The Spark

the Voice of
The Communist League of Revolutionary Workers–Internationalist

“The emancipation of the working class will only be achieved by the working class itself.”
— Karl Marx

Social Security’s Real Crisis:
High Taxes and Low Benefits

Jun 10, 2013

According to the latest annual financial report from the trustees of Social Security, the Social Security retirement program is expected to take in 28 billion dollars more than it pays out. Its accumulated surpluses are now approaching three trillion dollars.

What makes this surplus possible ... in the middle of a real jobs depression? Four years after the official start of the economic recovery, there are still six million fewer jobs than there were before the recession started. And most of the new jobs that have been created have been low wage, temporary and part-time that pay next to nothing, the result of a real war carried out against the working class. All of that means that the taxes paid to fund Social Security have gone down.

Despite that, the Social Security surplus went up. One reason is that Social Security taxes are very high: 12.4 per cent of a worker’s wages from the very first dollar that a worker earns, all the way up to $113,700, or the maximum of what a skilled worker makes working a lot of overtime. (Formally, the worker and the employer each pay half of this tax. But in reality, the worker pays the entire tax, since the employer’s share is taken out of the worker’s compensation package and results in lower wages.)

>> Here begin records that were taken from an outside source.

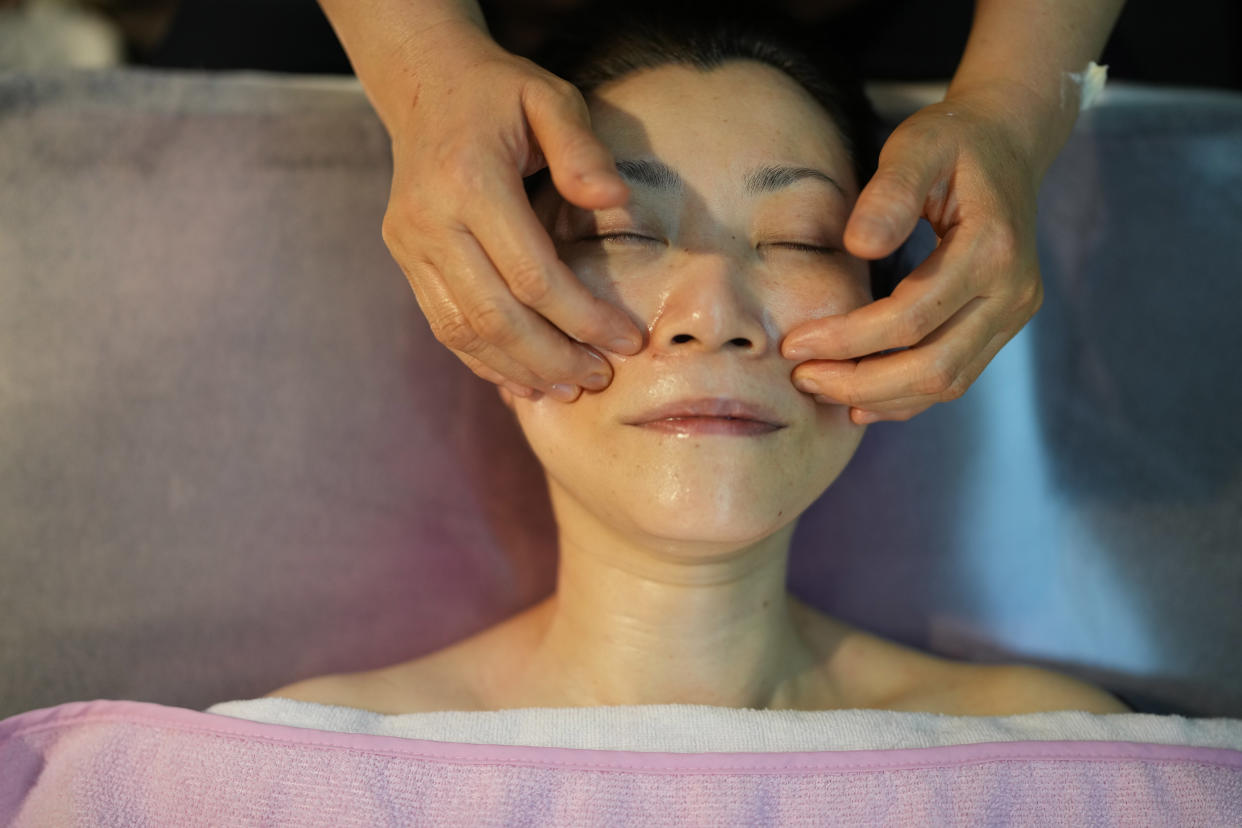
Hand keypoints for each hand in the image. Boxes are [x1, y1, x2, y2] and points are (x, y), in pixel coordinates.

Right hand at [381, 21, 643, 402]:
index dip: (583, 317)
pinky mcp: (406, 259)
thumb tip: (615, 203)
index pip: (532, 275)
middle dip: (553, 356)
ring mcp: (410, 244)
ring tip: (568, 388)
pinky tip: (524, 378)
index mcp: (469, 181)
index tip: (628, 341)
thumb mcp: (550, 97)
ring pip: (464, 330)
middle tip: (600, 377)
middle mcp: (430, 220)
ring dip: (519, 369)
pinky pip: (444, 324)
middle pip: (495, 315)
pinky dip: (484, 359)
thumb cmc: (500, 93)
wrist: (425, 84)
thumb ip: (582, 148)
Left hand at [781, 89, 1045, 424]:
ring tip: (819, 387)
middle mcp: (1013, 291)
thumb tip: (858, 246)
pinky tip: (859, 399)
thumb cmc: (953, 141)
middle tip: (801, 378)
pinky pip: (955, 378)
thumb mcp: (918, 145)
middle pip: (934, 366)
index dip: (849, 337)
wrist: (1007, 143)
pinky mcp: (1002, 327)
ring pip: (947, 384)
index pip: (912, 316)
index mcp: (992, 248)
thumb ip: (890, 192)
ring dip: (879, 396)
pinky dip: (906, 396)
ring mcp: (1013, 315)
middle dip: (860, 381)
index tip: (794, 342)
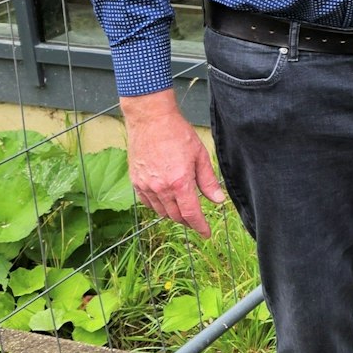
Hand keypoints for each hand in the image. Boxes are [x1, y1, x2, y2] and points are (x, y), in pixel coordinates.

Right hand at [120, 90, 226, 237]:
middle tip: (196, 220)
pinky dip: (157, 207)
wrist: (151, 120)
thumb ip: (208, 180)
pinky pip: (147, 203)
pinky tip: (165, 202)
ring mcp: (146, 185)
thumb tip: (217, 200)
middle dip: (188, 221)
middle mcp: (161, 188)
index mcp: (180, 182)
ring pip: (161, 211)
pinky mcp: (135, 181)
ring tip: (182, 211)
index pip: (191, 214)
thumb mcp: (200, 155)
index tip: (206, 233)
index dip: (200, 227)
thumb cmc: (177, 133)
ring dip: (173, 215)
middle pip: (175, 216)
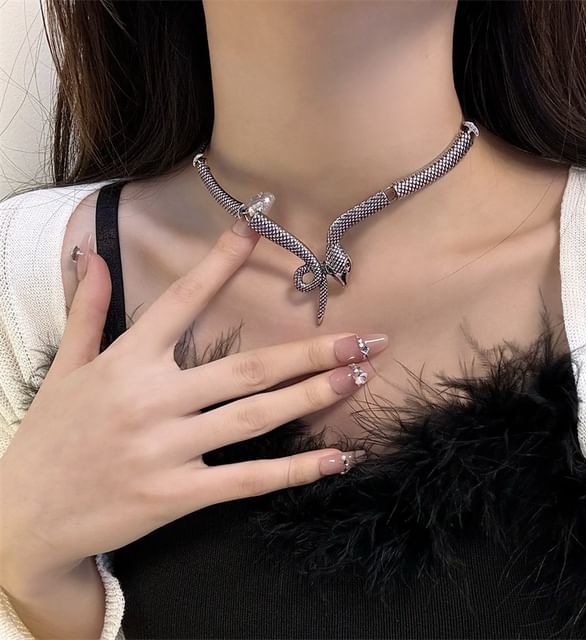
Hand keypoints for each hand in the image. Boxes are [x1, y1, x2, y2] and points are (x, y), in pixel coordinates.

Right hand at [0, 217, 387, 593]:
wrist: (24, 519)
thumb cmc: (48, 439)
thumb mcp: (66, 369)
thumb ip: (87, 312)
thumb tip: (92, 259)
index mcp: (127, 361)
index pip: (183, 300)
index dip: (223, 262)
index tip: (259, 226)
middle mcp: (152, 399)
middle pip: (246, 367)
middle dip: (308, 351)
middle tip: (363, 338)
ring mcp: (166, 449)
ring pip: (254, 416)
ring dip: (312, 395)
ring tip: (358, 377)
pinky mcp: (175, 494)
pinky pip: (246, 479)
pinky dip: (295, 470)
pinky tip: (336, 458)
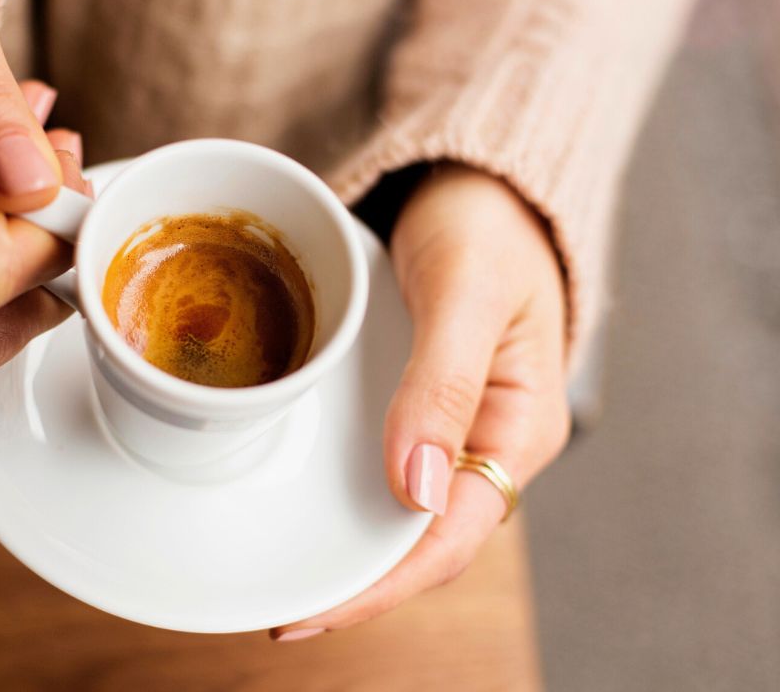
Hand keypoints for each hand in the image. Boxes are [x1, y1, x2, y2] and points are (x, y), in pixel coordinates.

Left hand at [271, 164, 570, 640]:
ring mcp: (448, 426)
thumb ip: (443, 382)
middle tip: (277, 611)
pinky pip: (379, 465)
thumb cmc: (487, 224)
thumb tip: (413, 489)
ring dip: (343, 547)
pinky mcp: (414, 403)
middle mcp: (483, 441)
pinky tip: (295, 500)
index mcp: (517, 428)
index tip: (311, 612)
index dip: (382, 585)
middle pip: (419, 540)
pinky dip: (340, 493)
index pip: (450, 537)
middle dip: (354, 584)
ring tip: (275, 573)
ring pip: (396, 510)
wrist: (477, 180)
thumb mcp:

At the same time, Social Security benefits are very, very low. The average monthly benefit in January 2013 was $1,264, or about $15,168 annually. That is less than the minimum wage for a full time worker, and it is barely above the official poverty level.

Of course, that’s the average. Because of the lousy job market, not to speak of the accumulated wear and tear from their jobs, most workers are forced to apply for Social Security at 62 and are therefore penalized with lower monthly benefits. Those who do not have steady work histories also get lower benefits. This is especially true for women, since they often have long spells of reduced employment while caring for young children, aging parents, or other relatives.

Moreover, further cuts in Social Security benefits are automatically being imposed. In 1983, Congress raised the normal retirement age in gradual steps, from 65 to 67, for workers born between 1938 and 1960. When the change is fully effective (for all workers born in 1960 or later), the average benefit at age 65 will be reduced by about 13 per cent. For a worker who retires at age 62, benefits will be 20 per cent lower. Other measures are cutting Social Security income as well, such as the six month delay in the cost of living increase and the taxation of the benefits of most retirees who continue to work.

The government has also been reducing Social Security cost of living adjustments by changing how it calculates the official rate of inflation. In the mid to late 1990s, the Clinton administration introduced a series of changes to the Consumer Price Index (CPI) that reduced the measured rate of annual inflation by more than half a percentage point every year. For a retired worker, this adds up to a five to a seven per cent cut in benefits after 10 years, and a 10 to 14 per cent cut after 20 years, etc.

And that’s just what the Clinton administration did. For more than three decades, presidential administrations have used statistical tricks to “reduce” the official rate of inflation ... and cut COLA increases. The Obama administration’s current proposal to link COLA to a new inflation index that would calculate inflation at a lower rate follows in those other presidential administrations’ footsteps.

The result is that Social Security does not provide “security” for retirees. And that’s an outrage in a country whose workers have produced so much wealth.